Spero sia lecito dissentire in spirito di amicizia con Stefano Zamagni. La sua ultima uscita appare uno sconfinamento nell’improvvisazione. Ne va del prestigio che tutti gli riconoscono.

Il 30 novembre scorso, all’assemblea dei gruppi d’ispirazione cristiana, fu lui ad asserire che il “partito cattolico” non era un obiettivo. Anzi, fece presente che del partito, cattolico o non cattolico, per ora non bisognava parlare.

In quella circostanza avemmo un rapido scambio di battute. Il tema era quello delle elezioni regionali, con l’occhio rivolto, in particolare, all’Emilia Romagna. Fui sorpreso di vederlo titubante.

Sono convinto, per la stima che ripongo nell’intellettuale di rango, che il suo voto sia andato a Stefano Bonaccini. Ciò non toglie che Politica Insieme, la sua associazione, in campagna elettorale non ha preso posizione.

Se non sono male informato, nemmeno Zamagni ha fatto campagna elettorale, salvo lodare il movimento delle Sardine. Di fatto, però, alle Sardine si deve l’impeto di una rimobilitazione trasversale della pubblica opinione, contro Salvini e quindi a favore di Bonaccini.

Ora, in una intervista resa ieri al “Resto del Carlino”, inopinatamente Zamagni lamenta l’incomprensione di Bonaccini verso il contributo dato dai cattolici in campagna elettorale. Il punctum dolens sarebbe da rintracciare nella mancata nomina in giunta regionale di esponenti vicini alla linea Zamagni.

La recriminazione è di per sé poco leggibile, dal momento che l’approccio politico alla vicenda regionale è stato tutto, per l’appunto, meno che leggibile.

Ma non basta. Zamagni fa derivare da questo sgarbo di Bonaccini la necessità di organizzare in prospettiva un quadro alternativo, immaginando la presentazione nel 2021 di un candidato (cattolico?) a sindaco di Bologna.

Naturalmente la proposta allude a qualcosa di più ampio, e cioè alla discesa in campo di un nuovo soggetto politico, indipendente dagli schieramenti di destra e di sinistra, in grado di porsi autorevolmente al centro della futura competizione elettorale.

L’oscillazione di Zamagni non soddisfa: nella sua condotta  si affastellano gesti che sembrano dipendere dagli stati d’animo. Forse si tratta di una difficoltà strutturale che soverchia l’impegno di una personalità ben visibile, elevata da Papa Francesco a Presidente della Pontificia Accademia delle Scienze Sociali. Questa responsabilità, gravata di forte carica simbolica, lo porta a confondere i piani a detrimento dell’autonomia e laicità della politica.

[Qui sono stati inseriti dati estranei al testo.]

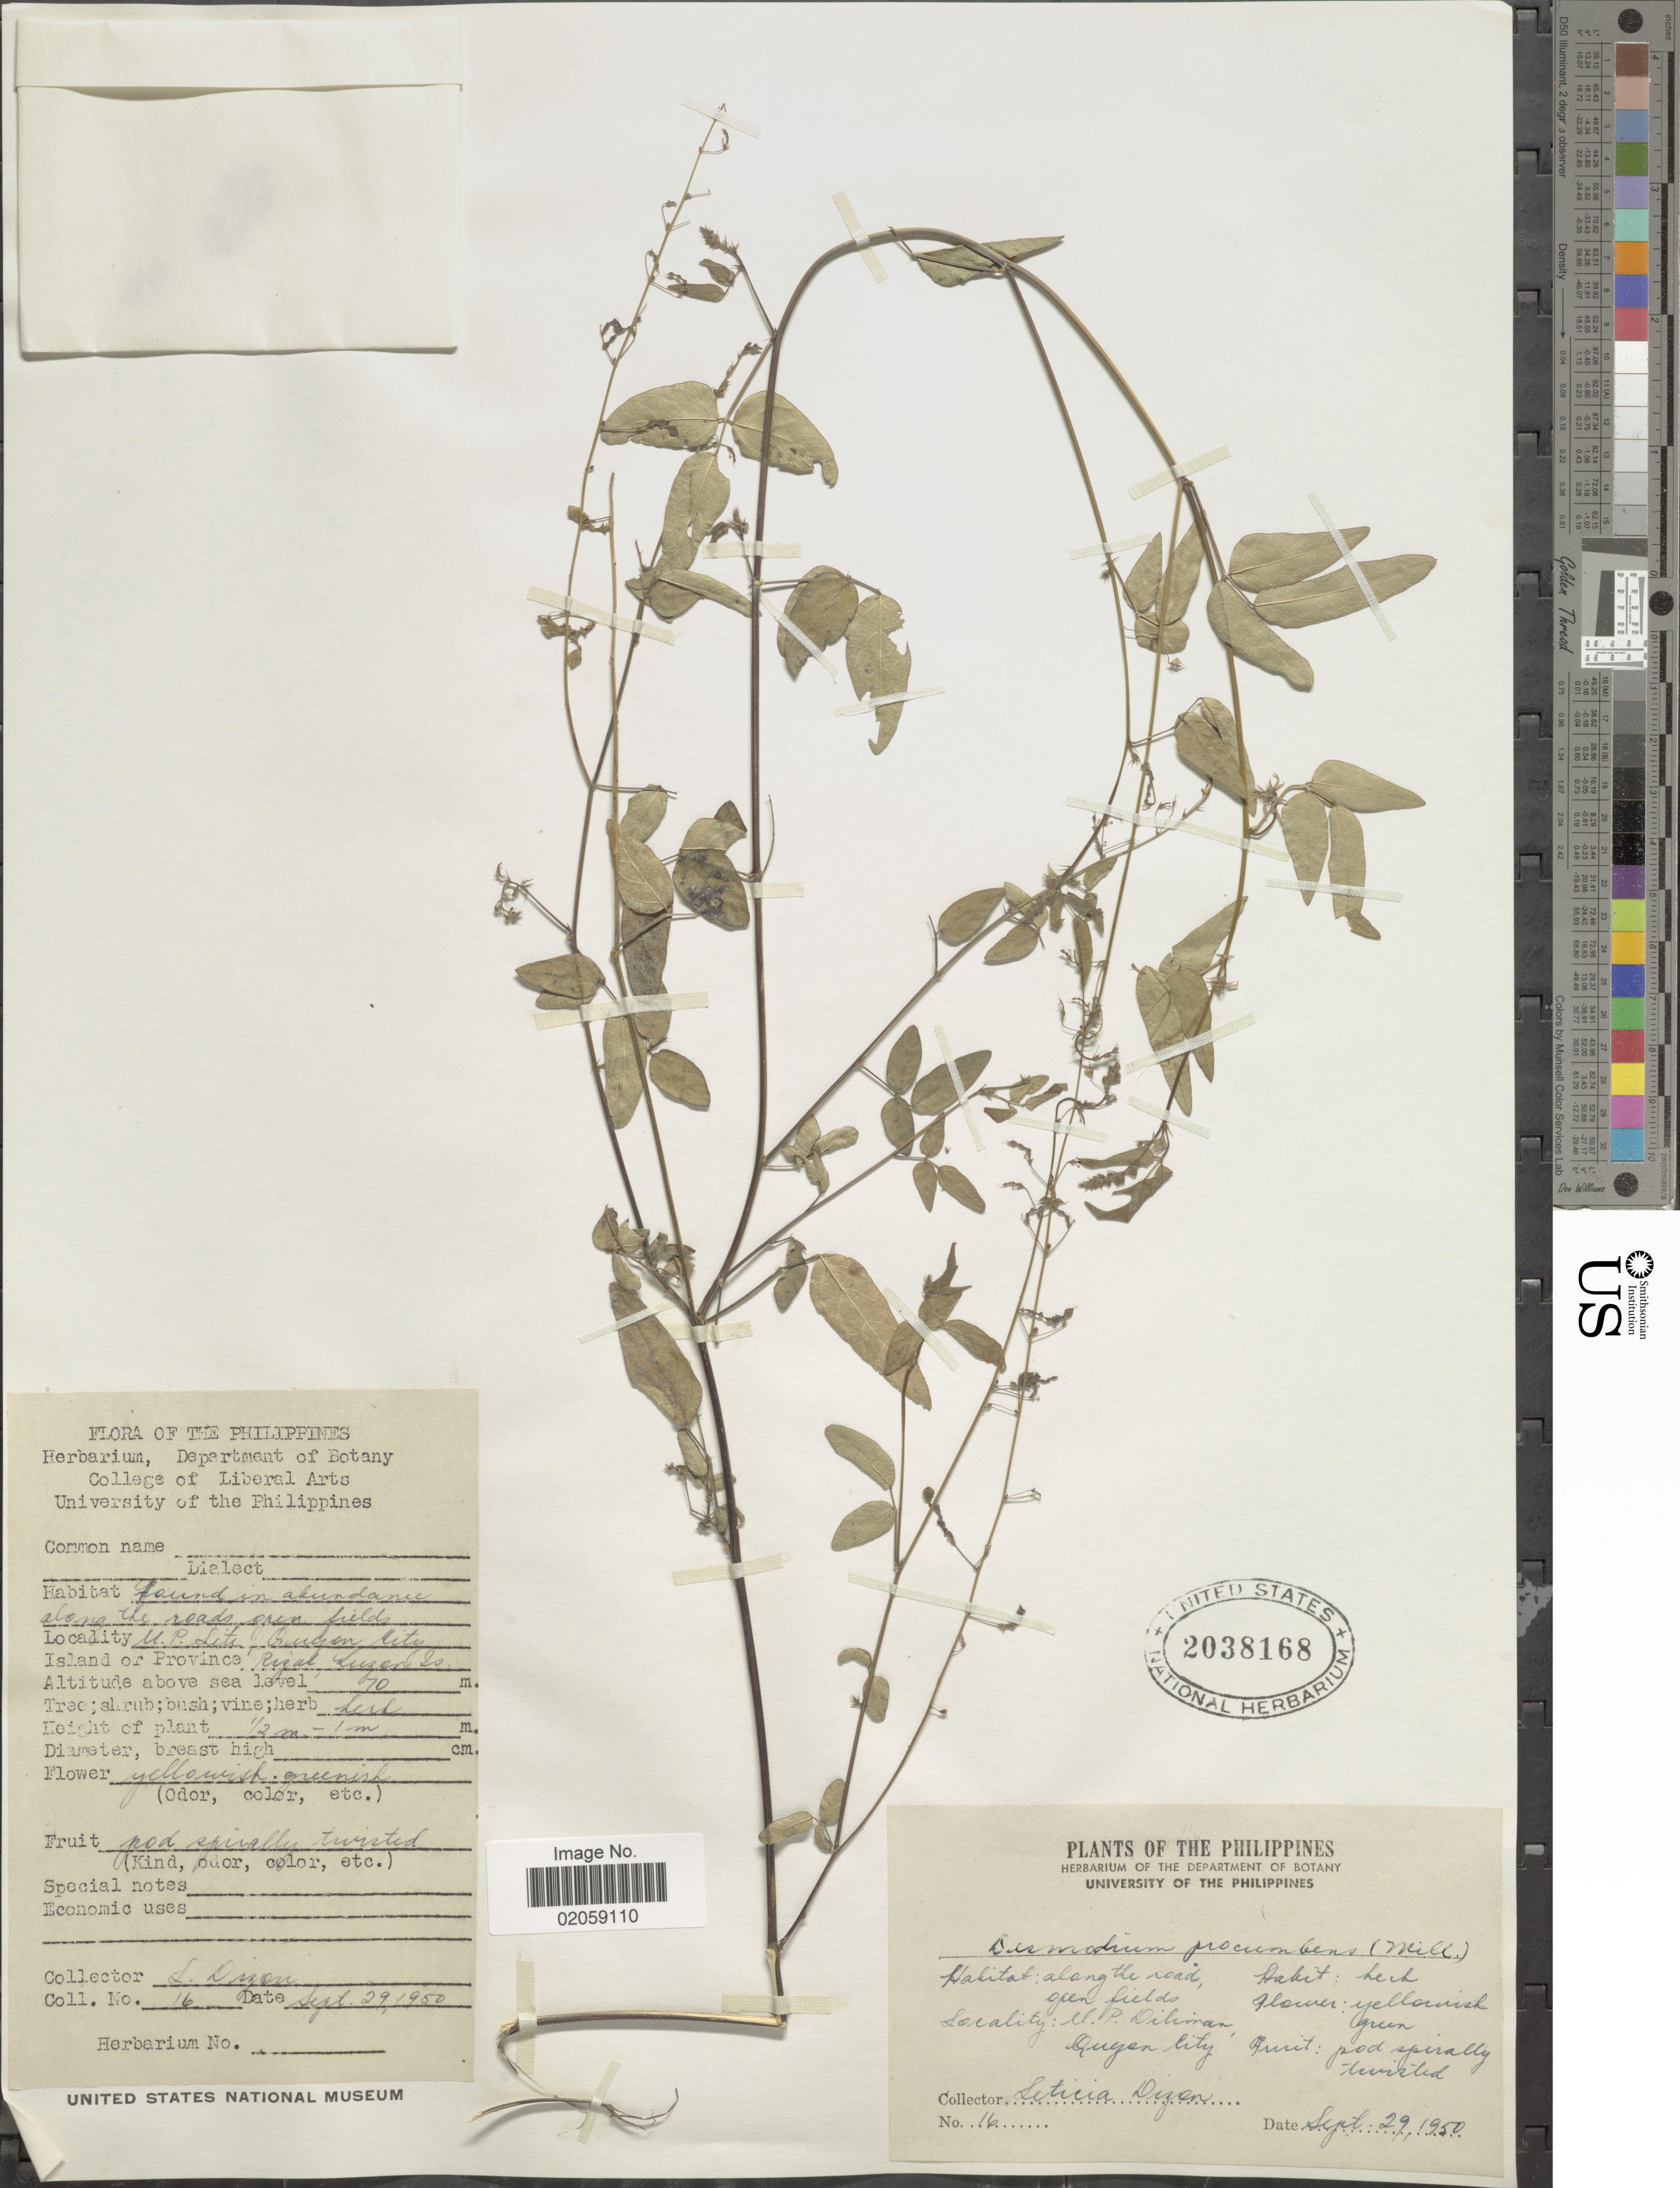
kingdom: Plantae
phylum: Tracheophyta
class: Magnoliopsida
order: Fabales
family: Fabaceae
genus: Desmodium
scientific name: Desmodium procumbens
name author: (Mill.) Hitchc.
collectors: L. Dizen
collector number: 16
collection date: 1950-09-29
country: Philippines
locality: U.P. Diliman, Quezon City. Island or Province Rizal, Luzon Is.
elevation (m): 70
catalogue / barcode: US 2038168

Sturzo, quando fondò il partito, si dimise immediatamente da Segretario generale dell‘Unione Popolare (organizzazione di laici, ma sotto il controllo della Santa Sede). Evidentemente Sturzo sapeva quanto fosse necessario distinguere il partito dalla Chiesa. La  politica aconfessionale dei Popolari perdeva, grazie a lui, qualsiasi retaggio integralista e clericale.

Di questa lezione dobbiamo fare nuova esperienza oggi, per evitare che il discorso sul “centro da ricostruire” s’impantani nelle rivendicazioni di micro potere municipale, da un lato, e arditezze pasticciate in tema di partito a ritrovata base cristiana.

Per ultimo, di fronte alla necessità di restituire il giusto decoro all’azione politica, grava sulle spalle di noi tutti il dovere di comprendere che le alleanze sono parte essenziale di una strategia di partito. Vogliamo costruire un centro amorfo, buono a vivere di astuzie, o dobbiamo aggiornare l’insegnamento di De Gasperi sul “centro che muove verso sinistra”?

Alcuni nodi teorici a forte impatto politico non si sciolgono con i Manifesti a struttura  palindroma, con l’indifferenza che sconfina nell’ambiguità a causa di una lettura equivalente, se così possiamo dire, da sinistra verso destra e da destra verso sinistra.